Who Put Quartermaster Bloomfield in Charge of Defending Guam?
another environmental impact statement will deter China
There was one thing everyone who had a chart of the Western Pacific knew even before then President Obama’s “Pacific Pivot” over a decade ago: Guam is the key to the fight West of Wake.
Move the timeline up for the last few years. What has been understood in theory, practice, and wargaming has been made flesh: precision conventional strike from ballistic missiles.
Today’s ballistic missiles are no longer the high Circular Error Probability (CEP) ‘lob-n-hope’ of their first half-century of use, no. Even third rate powers like Iran and fourth rate sub-powers like the Houthi can hit ships and airfields in a volume of fire that saturates what air defense systems may be in place. What first rate powers like Russia and the People’s Republic of China (PRC) can do is another level or two higher.
This was a well known story when we covered it in our two-decade long “Long Game” series almost five years ago - but as we spent an entire generation and trillions of dollars pursing foolish imperial policing actions in Central and Southwest Asia, this took a back seat.
Here are the clearest final warnings from the last half-decade that should, ideally, focus our minds:
Keep in mind that the first final warning above was almost half a decade ago, more time than it took to fight WWII. If that doesn’t illustrate how broken and entitled our military-industrial-political system has become, then it's unclear what will.
The timeline you will see below involving our “hurried” build-up of air defense on Guam is just the latest datapoint. Not only is there no sense of urgency to catch up to decades of neglect, there is a complacency born from what could be little more than inept entitlement.
All the DC-centric people like to talk about “Whole-of-Government” and “Interagency” as the way the Smartest People in the Room™ solve problems — yet the late-is-the-hour attempt to defend the key to any projection of American power in the Western Pacific is being treated with the same level of dead-hand bureaucratic malfeasance as a new entertainment resort on the last bit of open beach in Hawaii.
The great national defense machine that once was the United States,is no longer fit for purpose. It serves something, but it isn’t the nation's defense.
Especially in the years after Goldwater-Nichols from 1986, the framework that guides the US military, the steady accumulation of layered accretions on the moving parts and the usual bloat and lethargy from a bureaucracy focused mostly on justifying its own existence was allowed to grow unchecked by firm leadership.
Just look at how fast previous generations developed nuclear submarines, the first generation of guided missiles, and the iterative approach to fighter jet production.
This was all done without modern communication and technology that, in theory, allows projects to progress at a much faster clip with better coordination. It isn’t technology or money that is the problem, it is people and process.
Tasks that once took only a few years now stretch into decades, as if the entire world is waiting for your multi-thousand page document to extrude from some unknown office produced by unknown people for almost no identifiable purpose to justify the time and effort.
Let’s review the state of play.
Throughout the Pacific, the People’s Republic of China (PRC) is strip mining seabeds to fill in reefs to make military bases where nothing existed before.
Shipyards powered by the most dirty coal power plants being built on the planet are churning out warships like so many Pez Dispensers spit out candy. Their factories, emitting uncontrolled pollution, are producing missiles at an unmatched pace.
The PRC has built an entire conventional ballistic missile system to do among other things; attack the American territory of Guam. Geography has not changed.

> **Given instruction a**
Duplicate the passage of the Guam defense essay starting with "Tasks that once" and going on through "has not changed.".
The essay and the rows below it come from different sources.

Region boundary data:
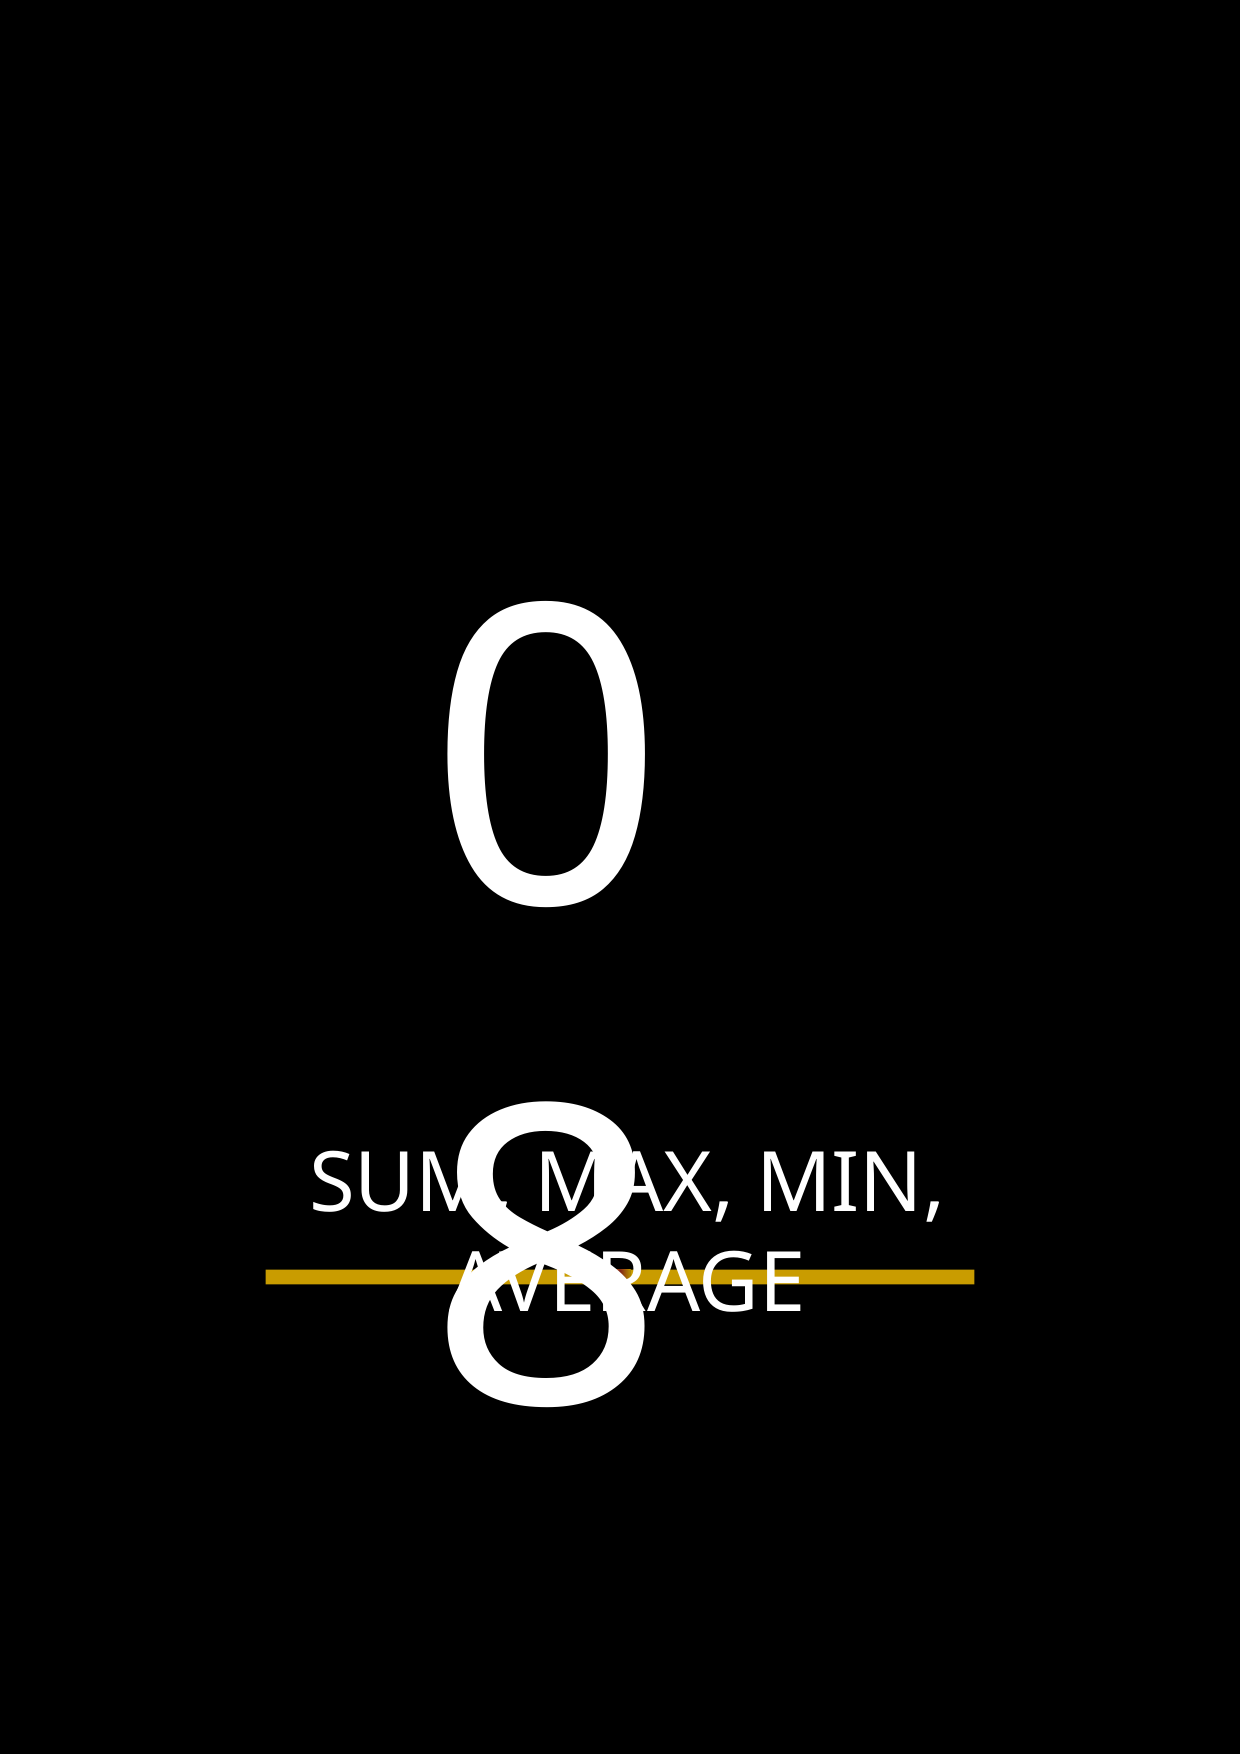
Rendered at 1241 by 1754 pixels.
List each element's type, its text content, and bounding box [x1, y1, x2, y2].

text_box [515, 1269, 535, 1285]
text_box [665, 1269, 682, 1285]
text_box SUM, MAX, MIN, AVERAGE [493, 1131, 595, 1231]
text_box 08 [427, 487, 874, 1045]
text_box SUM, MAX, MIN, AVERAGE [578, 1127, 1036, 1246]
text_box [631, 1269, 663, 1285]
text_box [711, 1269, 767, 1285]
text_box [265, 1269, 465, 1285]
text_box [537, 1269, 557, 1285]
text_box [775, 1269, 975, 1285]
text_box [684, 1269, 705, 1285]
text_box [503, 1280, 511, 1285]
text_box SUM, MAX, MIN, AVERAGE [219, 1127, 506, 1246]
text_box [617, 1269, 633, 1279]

> **Given instruction b**
Give the rows, starting with their first line and going on through the line containing "text_box SUM, MAX, MIN, AVERAGE [578, 1127, 1036, 1246]", as a Markdown table with columns n and Line, skipping blank lines and leaving out any pictures.

> **Worked solution a**
Tasks that once took only a few years now stretch into decades, as if the entire world is waiting for your multi-thousand page document to extrude from some unknown office produced by unknown people for almost no identifiable purpose to justify the time and effort.
Let’s review the state of play.
Throughout the Pacific, the People’s Republic of China (PRC) is strip mining seabeds to fill in reefs to make military bases where nothing existed before.
Shipyards powered by the most dirty coal power plants being built on the planet are churning out warships like so many Pez Dispensers spit out candy. Their factories, emitting uncontrolled pollution, are producing missiles at an unmatched pace.
The PRC has built an entire conventional ballistic missile system to do among other things; attack the American territory of Guam. Geography has not changed.

> **Worked solution b**
| n | Line |
|---|---|
| 1 | Rendered at 1241 by 1754 pixels. |
| 2 | List each element's type, its text content, and bounding box [x1, y1, x2, y2]. |
| 3 | text_box [515, 1269, 535, 1285] |
| 4 | text_box [665, 1269, 682, 1285] |
| 5 | text_box SUM, MAX, MIN, AVERAGE [493, 1131, 595, 1231] |
| 6 | text_box 08 [427, 487, 874, 1045] |
| 7 | text_box SUM, MAX, MIN, AVERAGE [578, 1127, 1036, 1246] |